Juan les llama a resistirse al
poder que les oprime. Y esto sólo pueden hacerlo entendiendo la relación entre
cuerpo e identidad sexual de manera creativa. Su manera de desenmascarar a la
Bestia es mostrando como cada cuerpo puede ser vivido y reinterpretado de
formas infinitas. Juan les invitaría hoy a no tomar parte de las comidas que
ayudan a socializarse a los buenos ciudadanos del Imperio, sino de aquella
comida que recuerda a quien se atrevió a redefinir la relación entre cuerpo y
esperanza mesiánica de una manera nueva y salvífica: como desprendimiento,
entrega y esperanza de salvación en el Dios que promete una creación nueva que
romperá los límites de las estructuras que nos son impuestas.
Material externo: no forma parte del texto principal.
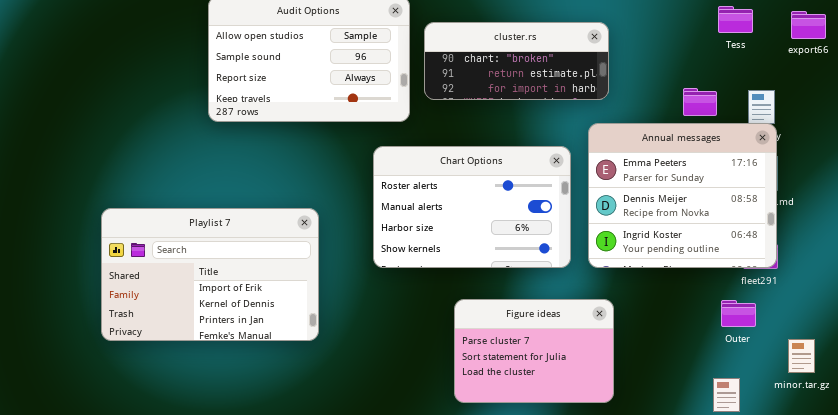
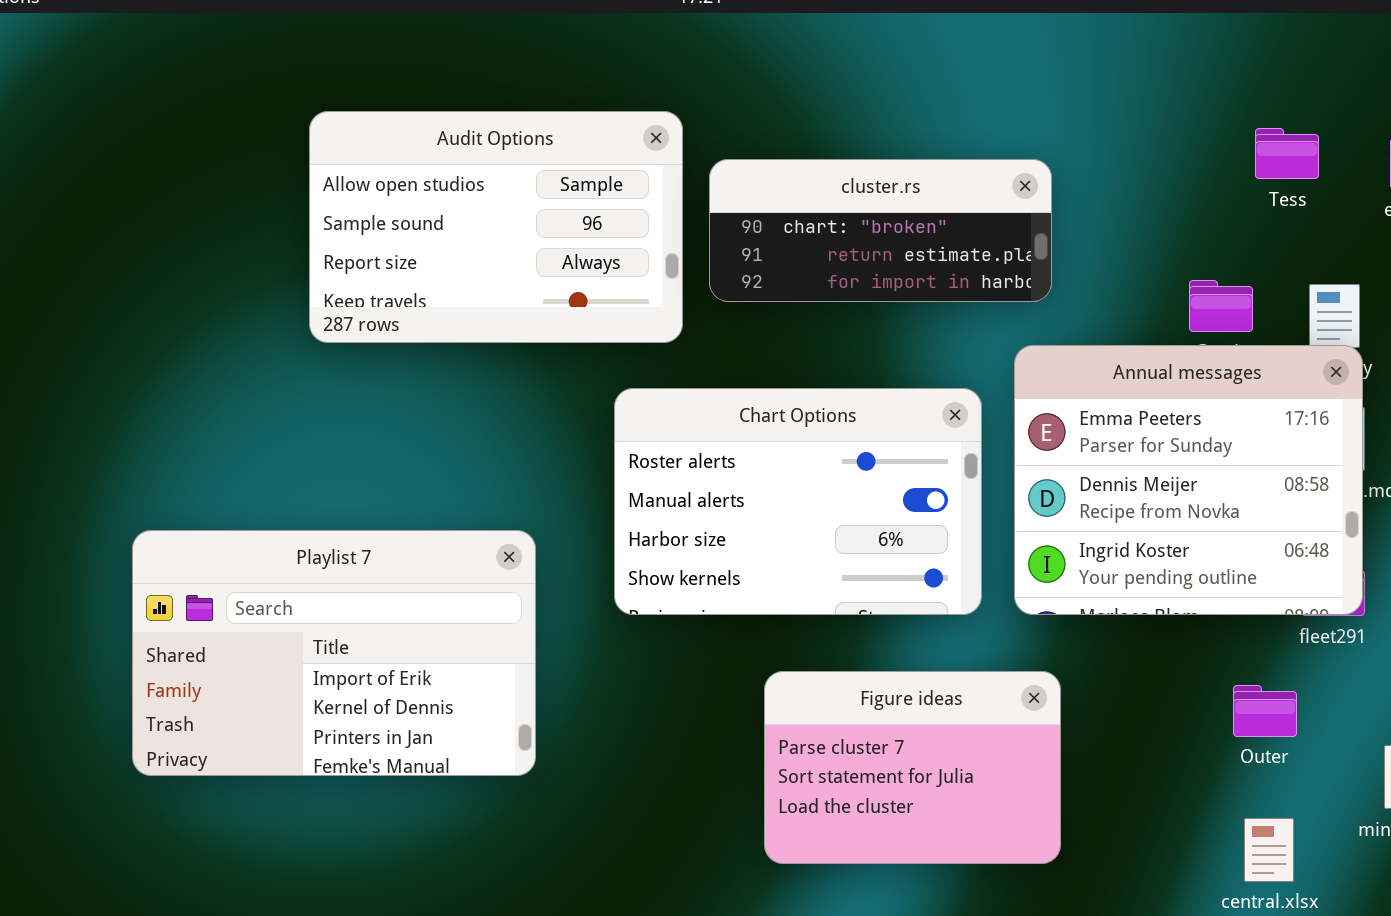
Playlist 7: [101,208,319,341] -> [132,530,536,776], moved
Outer: [721,300,756,327] -> [1233,685,1297,737], moved

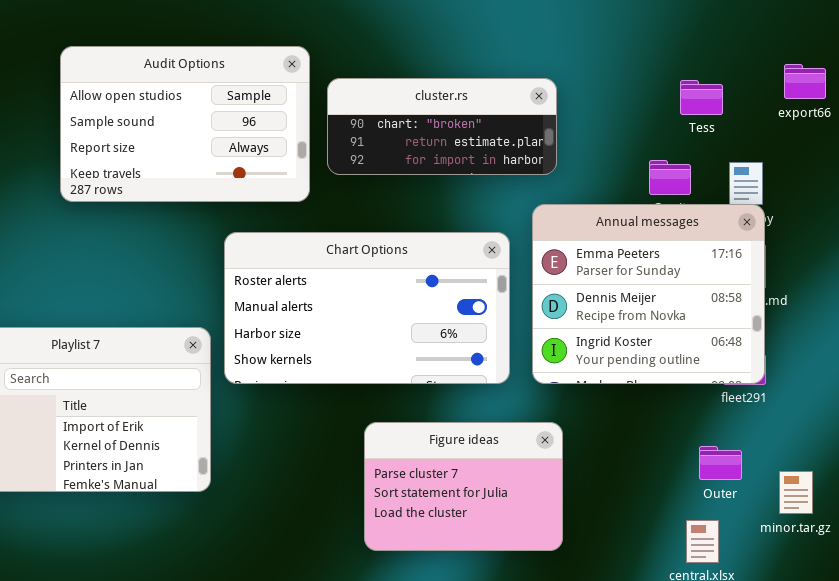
Tess: [1255,128,1319,179] -> [680,80,723,115], moved
Chart Options: [614,388,982,615] -> [224,232,510,384], resized
Outer: [1233,685,1297,737] -> [699,446,742,480], moved

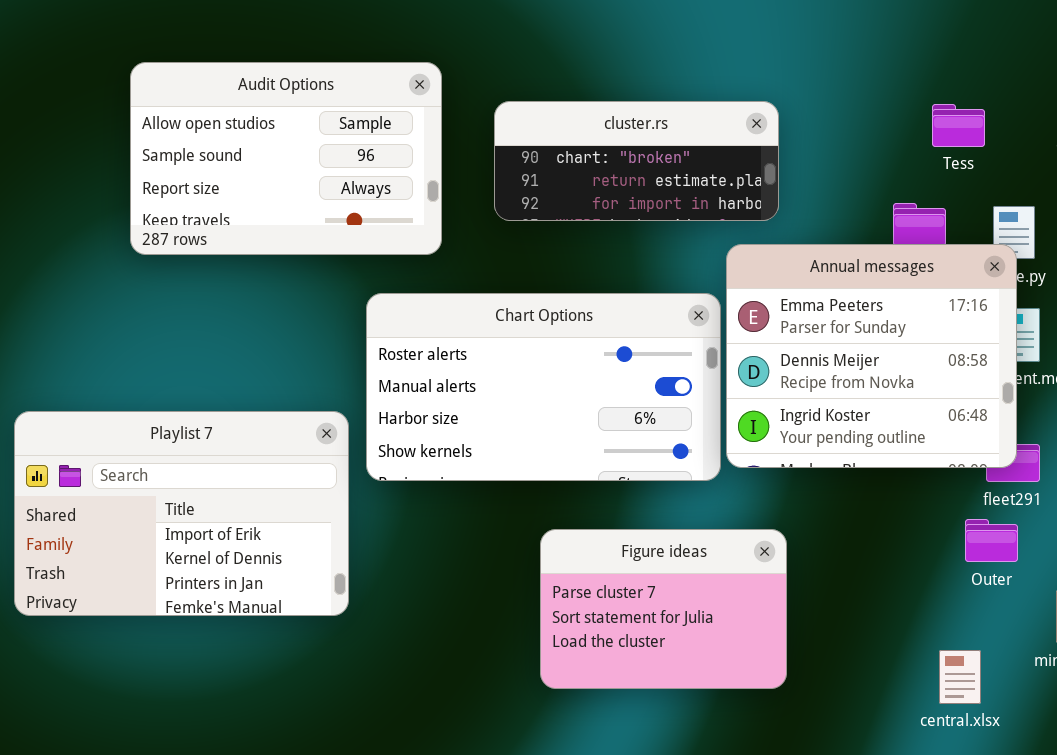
Audit Options: [60,46,310,202] -> [130,62,442,255], moved
Annual messages: [532,204,765,384] -> [726,244,1017,468], moved
Outer: [699,446,742,480] -> [965,519,1018,562], moved

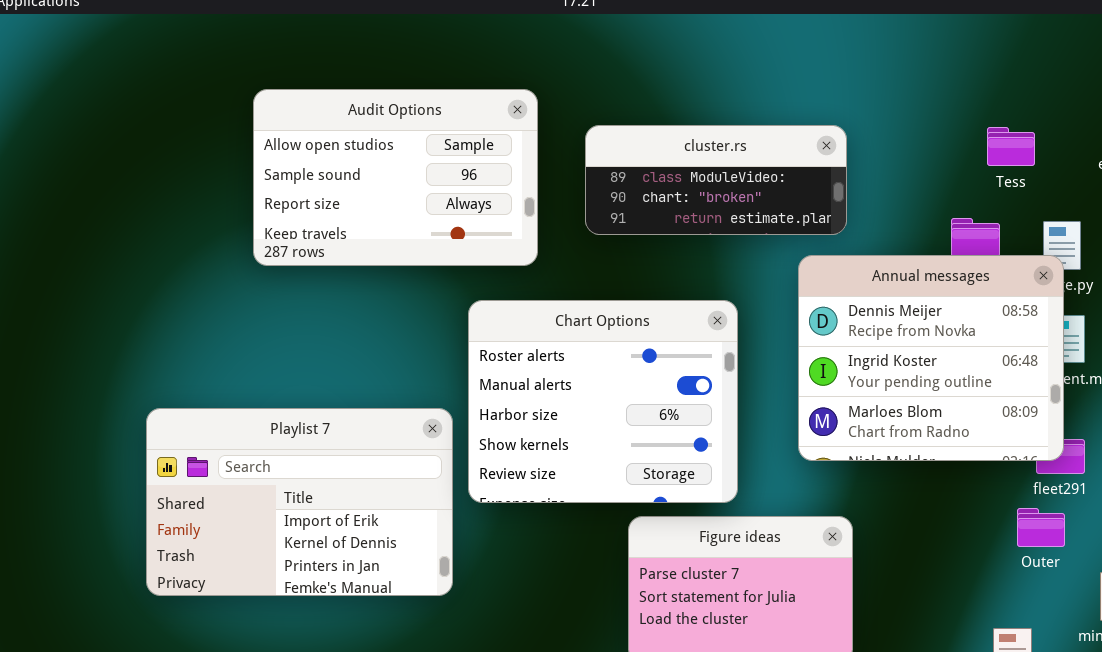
cluster.rs: [494,101,779,221] -> [585,125,847,235], scrolled up 1 row
Annual messages: [726,244,1017,468] -> [798,255,1064,461], scrolled down 1 row
Chart Options: [366,293,721,481] -> [468,300,738,503], resized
Por último nos encontramos con
las personas que se sienten a gusto con el género que se les ha asignado, pero
cuyo comportamiento desborda los límites aceptables para el Imperio. Es el
llamado delito de género. Sorprende como esta fuerza opresiva se ha convertido
en una de las más fuertes incluso dentro de las comunidades gays. La propia
sociedad gay, que levanta la bandera de la diversidad, sitúa en una esfera
superior a las personas que son fieles al rol del género establecido. Es quizás
su manera de pedir perdón a la Bestia, una forma de pactar con ella para ser
aceptados. Sin embargo esta manera de prostitución no deja de ser ridícula y
absurda, sobre todo cuando uno ve los enormes esfuerzos que muchos tienen que
hacer para conseguirlo. Aunque quizás lo más triste es que con dicho comportamiento
no sólo se refuerza el poder opresivo, sino que se colabora en el sufrimiento
de las víctimas.
Los gritos del profeta nos llaman
hoy al arrepentimiento, y nos advierten de las consecuencias de la prostitución
en la que hemos caído muchas personas gays. Pero también animan, acompañan y
reconfortan a quienes no se conforman con ser mujeres u hombres que siguen los
dictados del género aceptados en nuestra sociedad. Ellas no son tibias, por lo
que siempre permanecerán en la boca de Dios. Aquella que, con sólo unas
palabras, dio origen a todo lo creado. Por eso allí, desde la boca de Dios,
desde sus labios, colaboran activamente en la aparición de nuevas palabras, de
nuevas creaciones y posibilidades para el género humano. La luz que desprenden,
no debe ser apagada ni escondida, sino puesta en un lugar desde donde se pueda
denunciar el engaño de la Bestia.
Las últimas palabras de Jesús,
que transmite a las siete iglesias a través del profeta Juan, las dirige a la
iglesia de Laodicea. Unas palabras que siguen siendo actuales y que podemos
meditar a partir de nuestra experiencia como personas lgtb:
“Yo reprendo y
castigo a los que amo. Ten, pues celo y conviértete.
Mira que estoy
junto a la puerta y llamo.
Si alguno oye mi
voz y abre la puerta,
entraré junto a
él, y cenaré con él y él conmigo.
Al vencedor lo
sentaré conmigo en el trono, como también he vencido
y me he sentado
con mi Padre, en su trono.
El que tenga
oídos, que escuche lo que El Espíritu dice a las iglesias[2]”.